How… I’ve ever used this plugin but didn’t think to use it like this. It’s a good idea I will test.

i’m currently using it and you’re right it’s very useful if you blog more one in one day.

[…] Style featured posts with WP-Sticky plugin | WPDesigner If you sticky a post, it’ll stay at the top of your blog page, regardless of its published date. (tags: wordpress plugins) I wrote this on August 4, 2007 at 7:23 am and filed it under Uncategorized. Bookmark the permalink. Follow comments with the RSS feed for this post. Post a comment or leave a trackback. « links for 2007-08-03 […]

Tavo!:

Thanks man!
This is exactly what I need!

Myriam:

I am sorry, just starting with Wordpress so I do not understand very well the steps to follow, but would like to have a sticky post too.

I downloaded WP-Sticky already, but where is this “plugin folder”. I can not see it in my Dashboard… Is this an extra service (payment)?

Thank you.

Myriam - It’s in your hosting account directory, not the dashboard. wp-content/plugins/

After you’ve uploaded your plugin, go to the dashboard Plugin management page and activate the newly uploaded plugin.

Myriam:

Hello,

I did not rent a hosting service yet, and I was thinking about not to have one till my blog growns up a bit.

Well, I suppose there is no way, then. I mean, if I only have Wordpress free hosting.
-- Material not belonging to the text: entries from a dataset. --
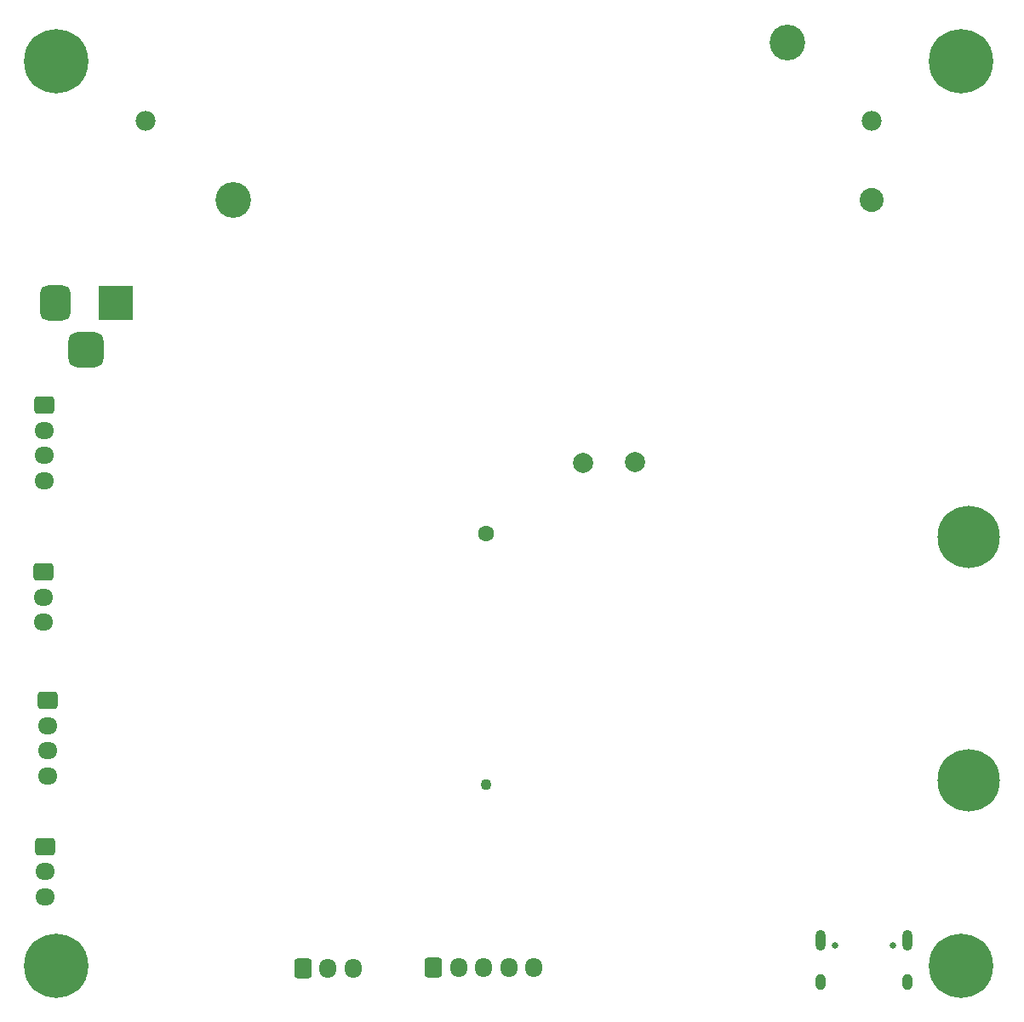
<source format=gbr>
%TF.GenerationSoftware,KiCad,Pcbnew,(6.0.6)*%
%TF.CreationDate,2022-10-20T14:17:53+09:00*%
%TF.ProjectId,LTE-base-H1,4c54452d-6261-4736-952d-48312e6b6963,rev?*%
%TF.SameCoordinates,Original*%
%TF.FileFunction,Soldermask,Bot*%
%TF.FilePolarity,Negative*%
%FSLAX46Y46*%
G04 Gerber Fmt 4.6, Leading zero omitted, Abs format (unit mm)*
G04 Created by KiCad (PCBNEW (6.0.6)) date 2022-10-20 14:17:53*
%MOMM*%
%LPD*%
G01*
G04 APERTURE LIST*
G04 Aperture macros list*
%AMRoundRect*
0 Rectangle with rounded corners*
0 $1 Rounding radius*
0 $2 $3 $4 $5 $6 $7 $8 $9 X,Y pos of 4 corners*
0 Add a 4 corners polygon primitive as box body*
4,1,4,$2,$3,$4,$5,$6,$7,$8,$9,$2,$3,0*
0 Add four circle primitives for the rounded corners*
1,1,$1+$1,$2,$3*
1,1,$1+$1,$4,$5*
1,1,$1+$1,$6,$7*
1,1,$1+$1,$8,$9*
0 Add four rect primitives between the rounded corners*
20,1,$1+$1,$2,$3,$4,$5,0*
20,1,$1+$1,$4,$5,$6,$7,0*
20,1,$1+$1,$6,$7,$8,$9,0*
20,1,$1+$1,$8,$9,$2,$3,0*%
G04 Aperture macros list end*
%ADD10C,0.800000*%
%ADD11C,6.400000*%
%ADD12C,6.200000*%
%ADD13RoundRect,0.250000X-0.725000X0.600000X-0.725000X-0.600000X0.725000X-0.600000X0.725000X0.600000X0*%
%ADD14O,1.950000X1.700000*%
%ADD15RoundRect,0.250000X-0.600000X-0.725000X0.600000X-0.725000X0.600000X0.725000X-0.600000X0.725000X0*%
%ADD16O,1.700000X1.950000*%
%ADD17C,2.000000*%
%ADD18C,1.100000*%
%ADD19C,1.600000*%
%ADD20C,3.550000*%
%ADD21C,2.390000*%
%ADD22C,1.980000*%
%ADD23C,0.650000*%
%ADD24O,1.000000X1.600000*%
%ADD25O,1.000000X2.100000*%
%ADD26R,3.500000X3.500000*%
%ADD27RoundRect,0.750000X-0.750000X-1.000000X0.750000X-1.000000X0.750000X1.000000X-0.750000X1.000000X0*%
%ADD28RoundRect,0.875000X-0.875000X-0.875000X0.875000X-0.875000X0.875000X0.875000X-0.875000X0.875000X0*%
G04 APERTURE END LIST*
D10*
%TO.C,H4*%
X195000000Y-57600000D03*
X196697056Y-58302944D03*
X195000000Y-62400000D03*
D11*
X195000000Y-60000000D03*
D10*
X197400000Y-60000000D03*
X192600000Y-60000000D03*
X193302944Y-61697056D03*
X193302944Y-58302944D03*
X196697056Y-61697056D03*
%TD*%
D12*
%TO.C,J4*%
X195700000Y-107400000D03*
%TD*%
D13*
%TO.C,J11*%
X103800000Y-94250000D03*
D14*
X103800000Y-96750000D03*
X103800000Y-99250000D03*
X103800000Y-101750000D03*
%TD*%
D10*
%TO.C,H2*%
X105000000Y-152400000D03*
X103302944Y-148302944D03*
X103302944Y-151697056D03*
X106697056Y-151697056D03*
X106697056Y-148302944D03*
X107400000Y-150000000D03*
X105000000Y-147600000D03*
X102600000Y-150000000D03*
D11*
X105000000Y-150000000D03*
%TD*%
D12*
%TO.C,J3*%
X195750000Y-131600000D03*
%TD*%
D15*
%TO.C,J7*%
X129500000Y-150275000D03*
D16*
X132000000Y-150275000D03*
X134500000Y-150275000D03*
%TD*%
D10*
%TO.C,H1*%
X195000000Y-152400000D03*
X196697056Y-148302944D03*
D11*
X195000000Y-150000000D03*
D10*
X193302944Y-148302944D03*
X195000000Y-147600000D03*
X193302944Y-151697056D03*
X197400000Y-150000000D03*
X196697056Y-151697056D03*
X192600000Y-150000000D03*
%TD*%
D17*
%TO.C,TP2*%
X157400000Y-100000000D03*
%TD*%
D18*
%TO.C,J1*%
X147700000Y-132000000D03*
D19*
X147700000Y-107000000D03*
%TD*%
D17*
%TO.C,TP1*%
X162500000Y-99900000D03*
%TD*%
D13*
%TO.C,J9*%
X104125000Y-123650000D03*
D14*
X104125000Y-126150000D03*
X104125000Y-128650000D03*
X104125000Y-131150000D03*
%TD*%
D20*
%TO.C,BT1*%
X177730000Y-58130000D03*
D21*
X186110000Y-73870000D03*
D20*
X122530000Y-73870000D03*
D22*
X186110000Y-66000000D03*
X113890000Y-66000000D03*
%TD*%
D23*
%TO.C,J5*%
X182405489Y-147995489D03*
X188185489Y-147995489D03*
D24*
X180975489Y-151645489D03*
X189615489Y-151645489D03*
D25*
X189615489Y-147465489D03*
X180975489Y-147465489D03*
%TD*%
D13*
%TO.C,J12*%
X103700000Y-110850000D03*
D14*
X103700000Y-113350000D03*
X103700000Y-115850000D03*
%TD*%
D10*
%TO.C,H3*%
X102600000Y-60000000D03*
X103302944Y-61697056D03*
X106697056Y-58302944D03*
D11*
X105000000Y-60000000D03*
D10*
X103302944Y-58302944D03*
X106697056Y-61697056D03*
X105000000Y-62400000D03*
X107400000Y-60000000D03*
X105000000Y-57600000D03*
%TD*%
D13*
%TO.C,J6*%
X103900000Y-138150000D03*
D14*
X103900000Y-140650000D03*
X103900000Y-143150000D03*
%TD*%
D15*
%TO.C,J8*%
X142500000Y-150175000D03*
D16*
X145000000Y-150175000D03*
X147500000Y-150175000D03*
X150000000Y-150175000D03*
X152500000Y-150175000D03*
%TD*%
D26*
%TO.C,J2*%
X110900000Y-84042500D03*
D27*
X104900000Y-84042500D03*
D28*
X107900000Y-88742500D03*
%TD*%
M02*

</source>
But thank you very much, Great Potato.

:)

I tried this tutorial and I can’t my posts to stick. What am I doing wrong?

Thanks 4 tutorial!

Yea thanks for this. :)

Hey Lester. This looks like a good tutorial and I can see how to style the post itself but I have somewhat of a dilemma. I’m wanting to not only change the background of the sticky post but I also want to change the postmeta information. If you look at my site I have a scrolling box on the top left. I want to put my sticky posts inside that box. Currently it is a table with 3 rows. Do you have any idea how I can put my sticky posts inside that box?

Thanks
Kelly

Dave:

I found if I used the sticky option it wouldn’t work. But then I switched it to announcement and it worked. The only trouble is now you can’t use the announcement option as it was intended but oh well.